Mais, ces dernières années, depuis le Covid, un autre facteur est entré en jeu, le manque d’activités physiques auprès des plus jeunes, nouveau fléau de notre société. « Les pédiatres disent que les enfants, alors ça va être précisé puisque maintenant, on va faire des évaluations en sixième, ont perdu 20 à 30% de leurs capacités physiques. Donc c’est dramatique puisque c’est comme si à 11 ans, ils avaient déjà 70 ans. Donc il faut absolument réintroduire de la pratique sportive chez les enfants, pour un petit peu contrebalancer l’addiction aux écrans. Et donc nous, on pense qu’il faut intervenir dans les écoles, mais aussi dans les IME, là où sont les enfants en précarité par exemple, qui sont suivis par l’aide sociale à l’enfance, dans la protection judiciaire à la jeunesse, trouver là où sont les enfants pour essayer de les sensibiliser à la pratique sportive. Après, qu’ils viennent chez nous ou ailleurs, l’essentiel, c’est d’initier, de commencer. Donc c’est vraiment un peu faire le premier pas avec eux et après, c’est à eux de découvrir et de continuer de façon pérenne. »

Denis Reymann a suivi son collègue dans une nouvelle aventure

Des échanges pour apprendre

René Faure et Denis Reymann n’en sont pas à leur première association. De fait, les deux compères ont déjà fondé Mocapi, une association d’échanges avec la Roumanie et la Moldavie, il y a 20 ans.
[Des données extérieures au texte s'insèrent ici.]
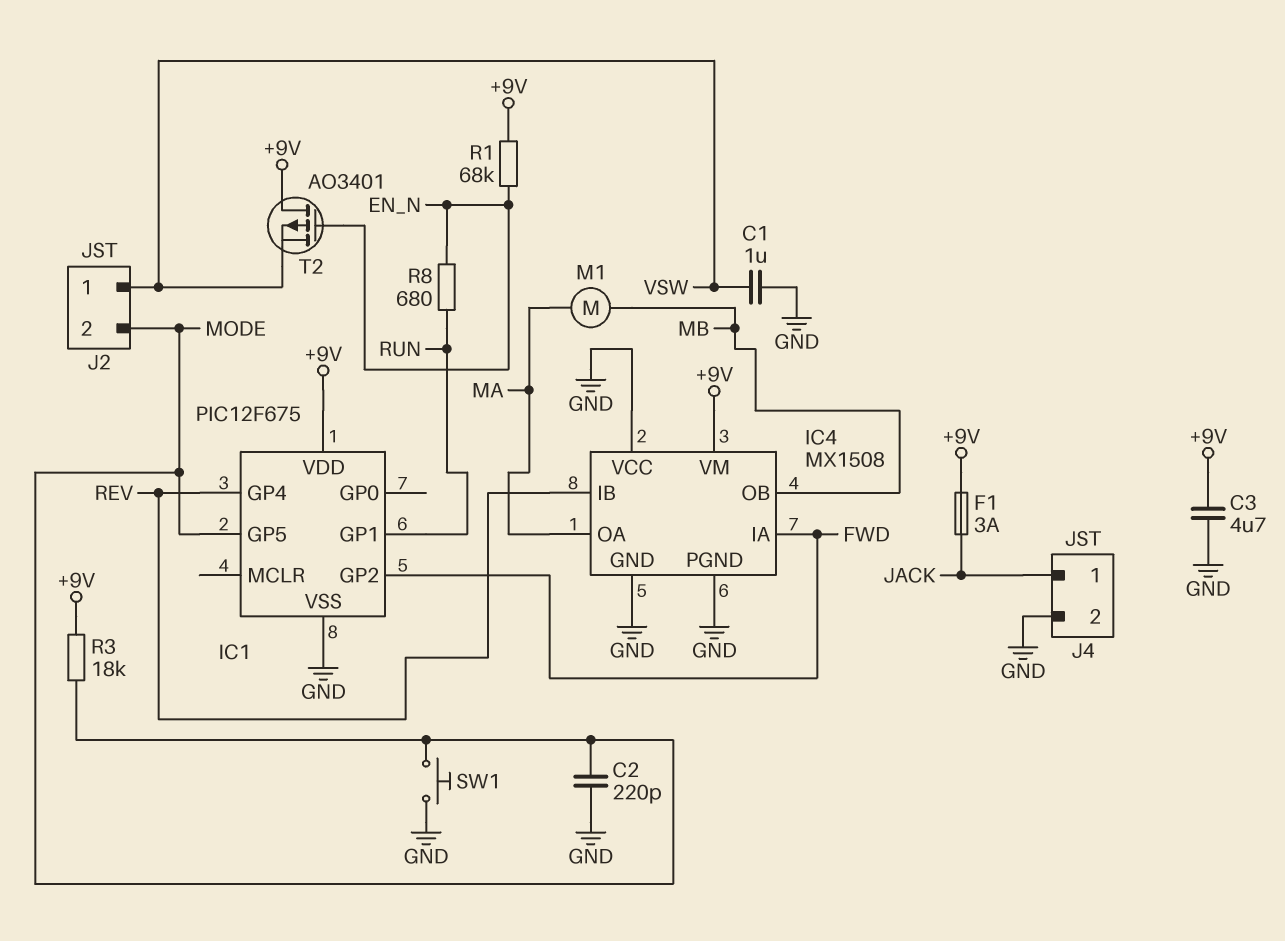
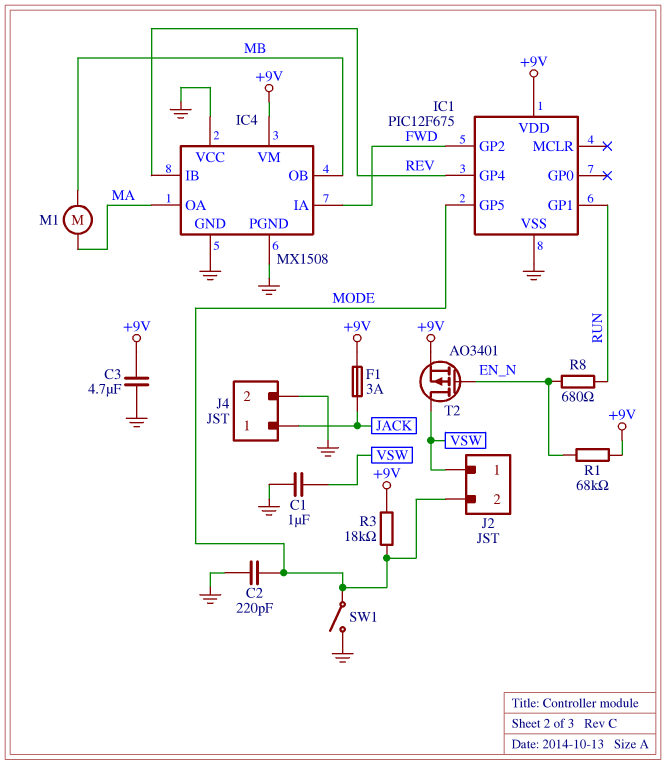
SW1: button (GND, MODE) -> switch (GND, MODE)
T2: PMOS AO3401 (G EN_N, D +9V, S VSW) -> PMOS AO3401 (G EN_N, D VSW, S +9V)

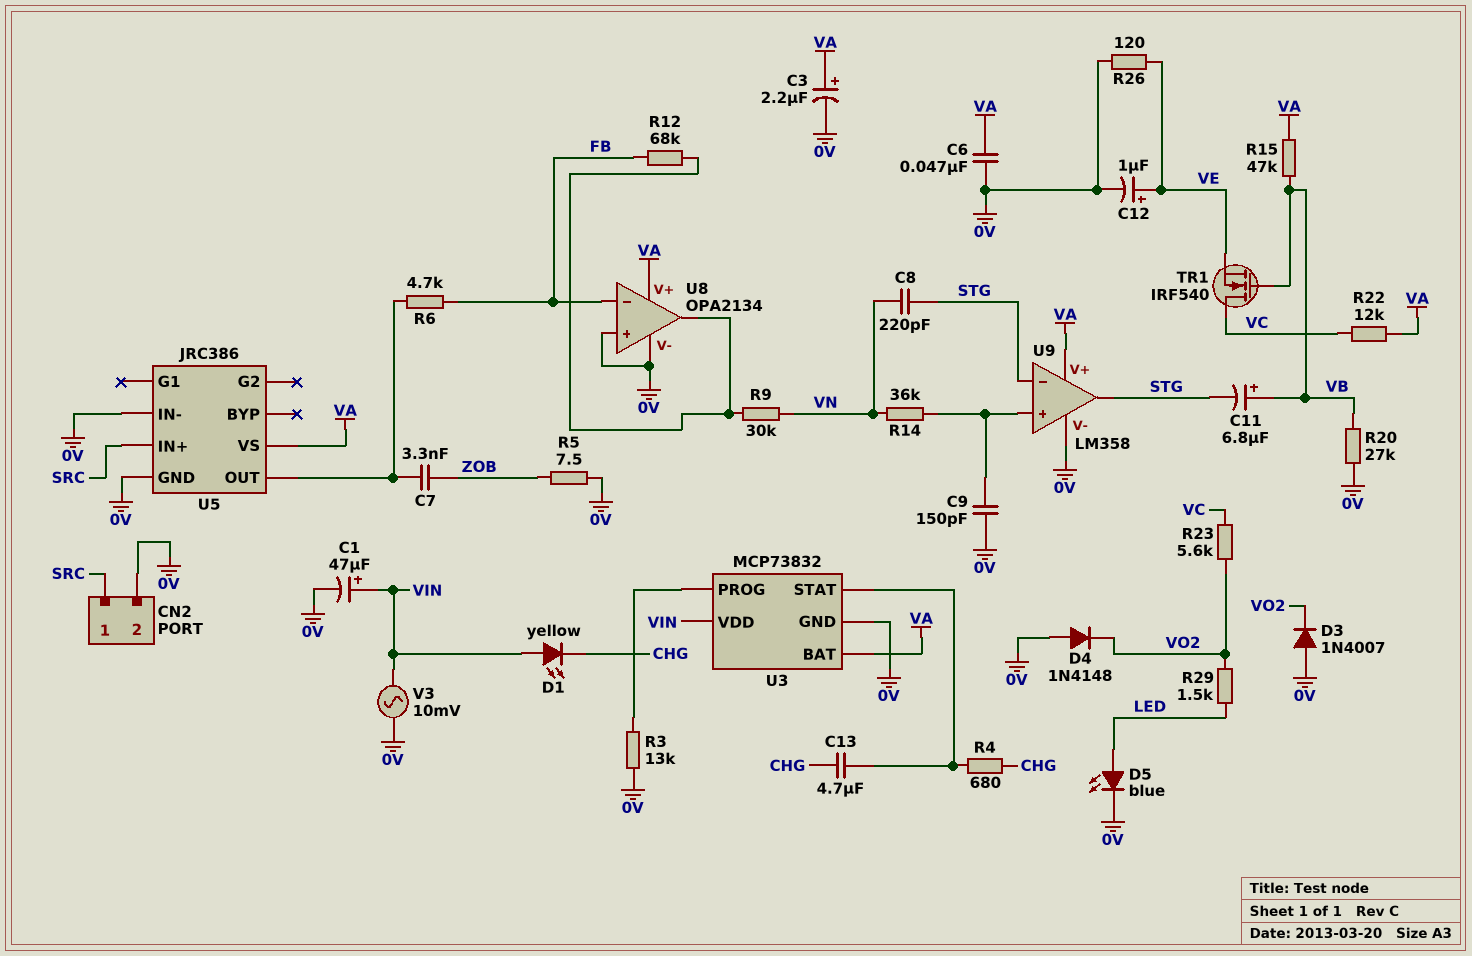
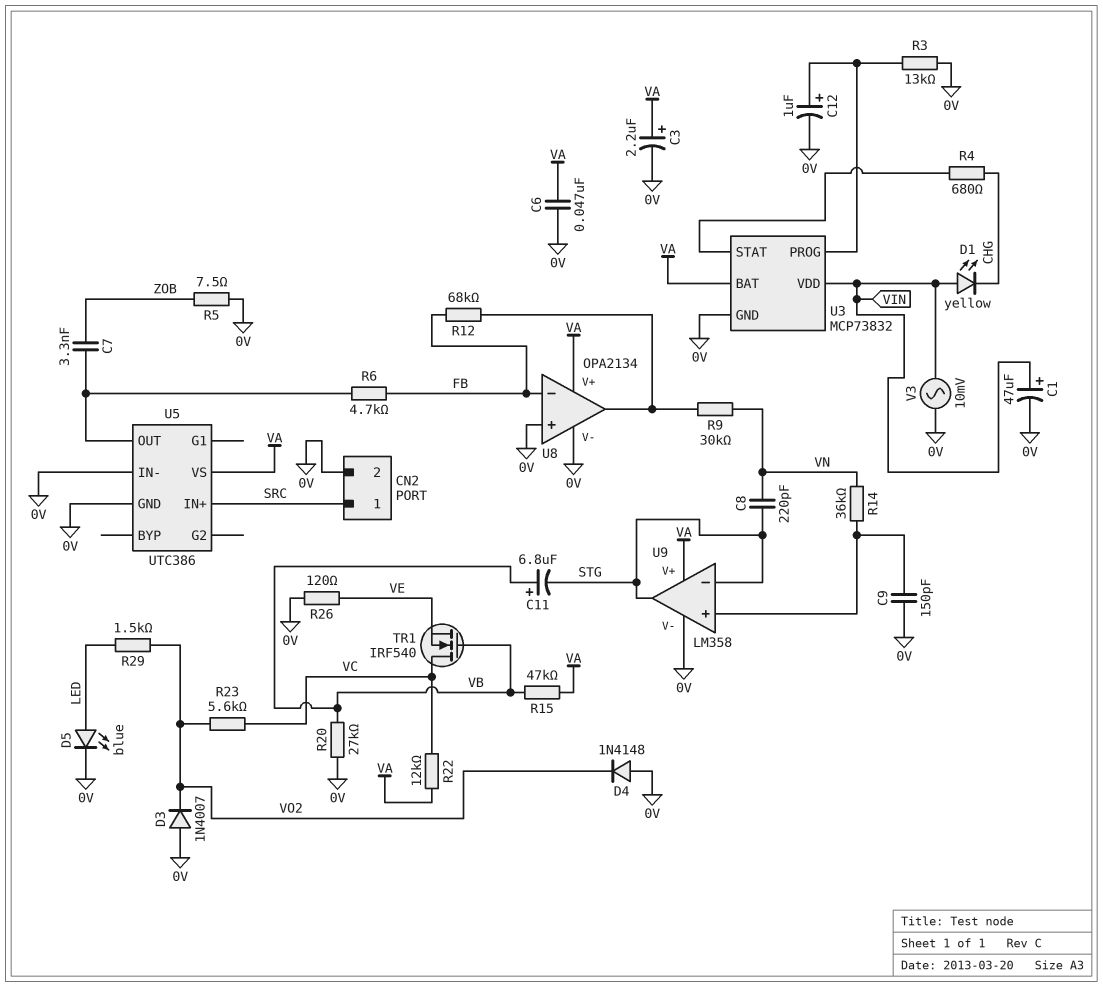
C12: 1uF (plus VE, minus 0V) -> 1uF (plus U3/PROG, minus 0V)
C13: 4.7uF (CHG, U3/STAT) -> none
U5: JRC386 -> UTC386

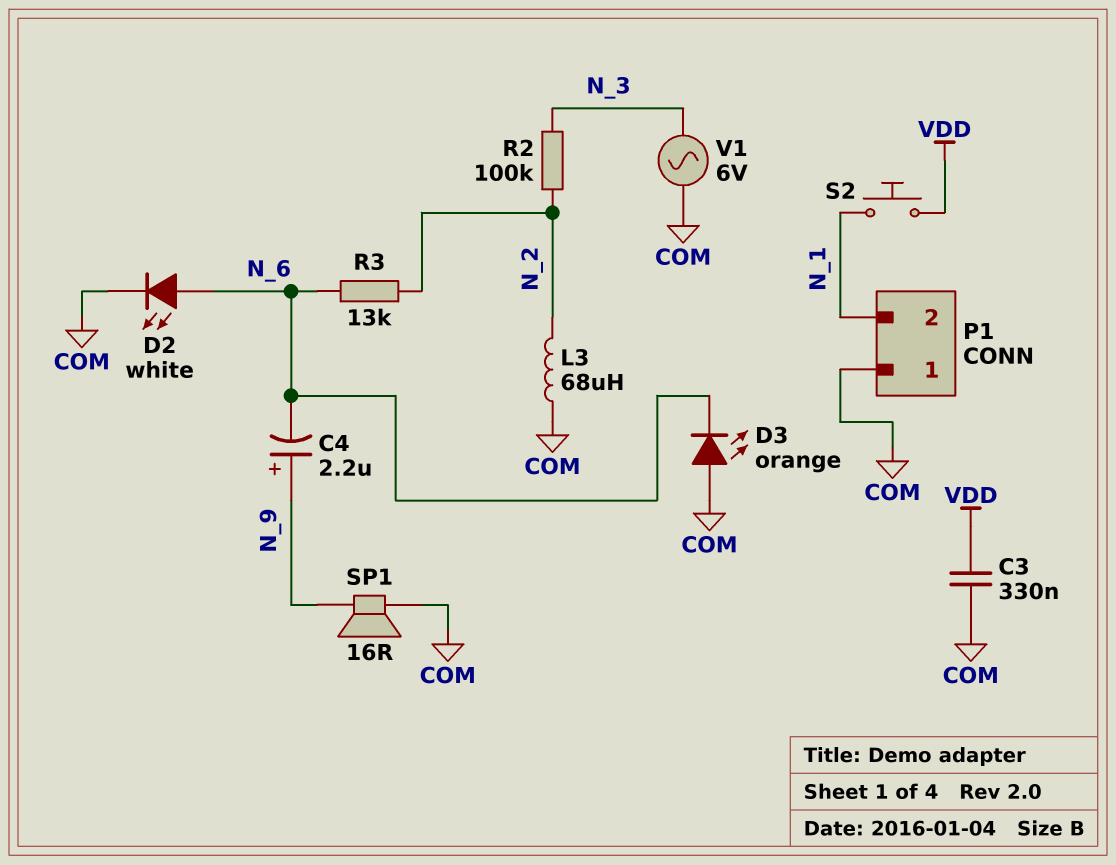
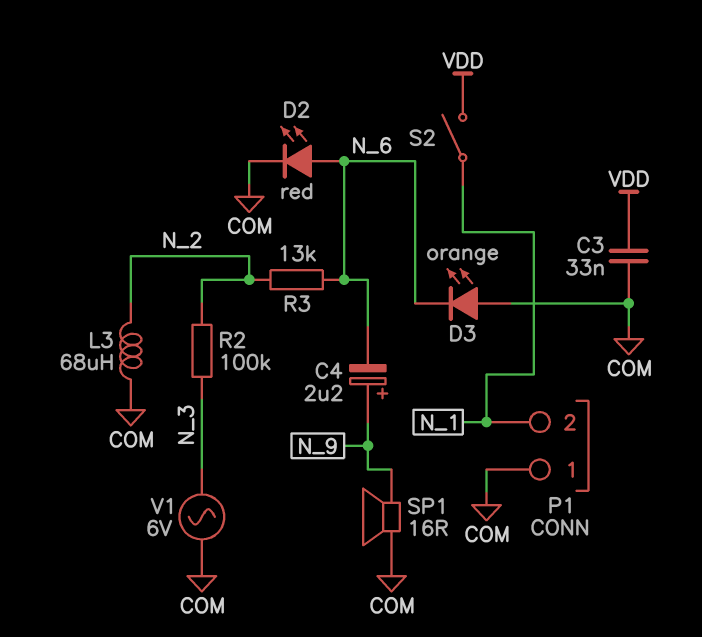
C3: 330nF (COM, VDD) -> 33nF (COM, VDD)
D2: LED white (A N_6, K COM) -> LED red (A N_6, K COM)
S2: button (N_1, VDD) -> switch (N_1, VDD)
Forcément, dès 2018 et la fondation de l’AJSS, un aspect international est venu avec, dans la continuité des échanges de judo ayant déjà lieu depuis 2013. Les échanges ne sont pas que sportifs, mais touchent également les domaines de l’éducation, de la santé et de la culture. « Ce qui est formidable, c’est que les enfants, à travers les différences de langues et de cultures, ils vont, comment dire, échanger à travers le judo. Le judo va être un vecteur d’échange«  confie le président. Bien évidemment, faire venir des judokas étrangers n’est pas facile, mais il s’avère que le plus compliqué est de « faire partir les Français en Roumanie ou en Moldavie. » Actuellement, la guerre en Ukraine ne facilite pas la tâche, mais ce problème survenait déjà avant le début de ce conflit. Ce n’est pas pour autant que René Faure se laisse faire et il sait et souhaite vraiment « arriver à faire des séjours en Roumanie avec nos judokas français. Puisqu’on n’y est arrivé qu’en 2019, avec des enfants et des adultes handicapés d’un IME et de l’hôpital Pinel. »

L’AJSS est un club basé sur l’accueil de personnes en situation de handicaps ou atteintes de maladies chroniques. Pourtant, ils diversifient leurs offres pour accueillir et motiver les licenciés à pratiquer ce sport. Encore dans l’ombre des clubs de compétition, la structure commence à se faire sa place, ayant atteint la barre des 140 membres cette année.